▸ 本文
>>>>

上記2条件に該当する連合国のうち、ラオス、カンボジア、オーストラリア、オランダ、イギリス、アメリカの6カ国は賠償請求権を放棄、または行使しなかった。ただし、イギリスは当時自国領だった香港・シンガポール、アメリカは当時信託統治領だったミクロネシア諸島が日本軍に占領されたことに対する賠償請求権の放棄であるが、シンガポールおよびミクロネシアは後にそれぞれ準賠償を得ている(後述)。中国はイギリスとアメリカとで承認する政府が異なった為、サンフランシスコ平和条約に招かれず締約できなかったが、中華民国(台湾)が別途で日華平和条約(1952年)を日本と結び、その議定書において賠償請求権を放棄した(後述)。
準賠償(sub-reparation)とは、賠償に準じる供与のことを言う。上で述べた狭義の「戦争賠償」である「占領した連合国との二国間協定による賠償」は、サンフランシスコ条約第14条またはそれに準じる平和条約の同様の条項において日本軍に占領された際に被った損害の賠償を受ける権利のある国として指定された場合にのみに与えられた。しかるに、これに外れる国々は占領した連合国との二国間協定による賠償を受けることができない。準賠償は主にそうした国々に対して支払われた。
一般に「準賠償」は賠償請求の放棄と引き換えに提供される無償供与とされているが、その内容は様々であり、厳密な法的定義は無い。しかし、戦後処理的性格を有する有償供与[無金利・低金利の借款]を準賠償に含むこともいる。例えば通商産業調査会は、日韓基本条約における韓国への円借款と、血債に対する補償として無償供与と共にシンガポールに提供された円借款の2つ(計706億6800万円)を有償の準賠償としている[7]。ここでは、
明らかに戦後処理的性格を持つ(つまり単なる経済協力(ODA)とは異なる)供与を「準賠償」として述べる。これら準賠償は正式な「賠償」ではないので、外交文書上では「賠償」という表現では提供されていない(「準賠償」という言葉も出てこない)。

<<<<

▸ 練習問題
a – 準賠償についての本文から、「準賠償(sub-repara」から「した国々に対して支払われた。」までを、両端を含めて一字一句違えずに書き写してください。
b – 戦後の賠償と準賠償を扱った本文の最後の文に続けて、その先の文章を書いてください。
この後に並ぶ行は、本文とは別の資料です。

▸ データ抜粋
>>>>

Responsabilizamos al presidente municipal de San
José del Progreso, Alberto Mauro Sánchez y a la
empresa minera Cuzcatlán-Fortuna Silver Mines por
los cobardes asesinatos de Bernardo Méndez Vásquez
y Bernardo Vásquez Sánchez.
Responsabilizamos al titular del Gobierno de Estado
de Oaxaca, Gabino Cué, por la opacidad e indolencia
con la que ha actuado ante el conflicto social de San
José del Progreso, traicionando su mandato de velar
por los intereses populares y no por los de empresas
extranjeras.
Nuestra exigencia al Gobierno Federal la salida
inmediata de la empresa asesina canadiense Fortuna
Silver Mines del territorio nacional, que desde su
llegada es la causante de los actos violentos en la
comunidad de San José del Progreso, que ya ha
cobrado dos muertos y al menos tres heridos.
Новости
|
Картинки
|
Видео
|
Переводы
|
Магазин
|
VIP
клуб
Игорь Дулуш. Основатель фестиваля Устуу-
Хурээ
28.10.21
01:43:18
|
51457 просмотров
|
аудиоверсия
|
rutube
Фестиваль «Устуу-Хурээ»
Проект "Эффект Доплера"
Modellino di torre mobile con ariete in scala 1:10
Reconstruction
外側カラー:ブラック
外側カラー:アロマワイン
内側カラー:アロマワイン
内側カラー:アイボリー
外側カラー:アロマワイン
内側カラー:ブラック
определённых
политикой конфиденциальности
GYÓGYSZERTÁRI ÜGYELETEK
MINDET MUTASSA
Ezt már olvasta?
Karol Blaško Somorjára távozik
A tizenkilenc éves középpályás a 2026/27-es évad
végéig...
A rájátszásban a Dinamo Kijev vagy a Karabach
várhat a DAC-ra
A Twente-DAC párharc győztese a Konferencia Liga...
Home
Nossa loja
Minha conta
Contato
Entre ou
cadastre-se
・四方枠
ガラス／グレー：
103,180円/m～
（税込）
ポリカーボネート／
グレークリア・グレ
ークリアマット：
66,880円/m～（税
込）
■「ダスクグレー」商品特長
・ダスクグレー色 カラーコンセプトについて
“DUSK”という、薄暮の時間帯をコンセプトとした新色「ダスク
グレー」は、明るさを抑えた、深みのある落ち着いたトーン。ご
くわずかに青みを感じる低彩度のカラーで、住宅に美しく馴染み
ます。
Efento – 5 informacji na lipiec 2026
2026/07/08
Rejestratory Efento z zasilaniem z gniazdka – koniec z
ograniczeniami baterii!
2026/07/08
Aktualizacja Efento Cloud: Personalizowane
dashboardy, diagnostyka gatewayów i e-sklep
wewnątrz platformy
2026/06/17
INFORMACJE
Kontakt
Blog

<<<<

▸ 解答一覧
a –
準賠償(sub-reparation)とは、賠償に準じる供与のことを言う。上で述べた狭義の「戦争賠償」である「占領した連合国との二国間協定による賠償」は、サンフランシスコ条約第14条またはそれに準じる平和条約の同様の条項において日本軍に占領された際に被った損害の賠償を受ける権利のある国として指定された場合にのみに与えられた。しかるに、これに外れる国々は占領した連合国との二国間協定による賠償を受けることができない。準賠償は主にそうした国々に対して支払われた。

b –
朝鮮に対する補償とは、サンフランシスコ平和条約第4条に基づき、朝鮮との請求権問題を解決するため1965年06月22日に結ばれた日本国と大韓民国との間の基本関係に関する条約と同時に締結された財産及び請求権に関する問題の解決並びに経済協力に関する日本国と大韓民国との間の協定において大韓民国に提供された1080億円の経済援助金である。
朝鮮は戦勝連合国ではないので、これは戦後処理の一環(終戦と共に終了した植民地支配に関する補償)ではあっても厳密な意味での「戦争賠償」とは見なされない。朝鮮はサンフランシスコ条約第14条のような平和条約で規定されるところの正規の「戦争賠償権」を持たないので、賠償請求権の放棄の代わりに「財産、権利及び利益並びに両締約国及びその国民の間の請求権に関する問題が…完全かつ最終的に解決された」と記されている。
現在交渉中の日本と北朝鮮との国交正常化において北朝鮮側から大韓民国以上の補償を求められている。
1946年に厚生省は朝鮮人への未払い金を供託するよう企業に指示を行っており、補償を行う意志を戦後まもなくから示していた[8][9]。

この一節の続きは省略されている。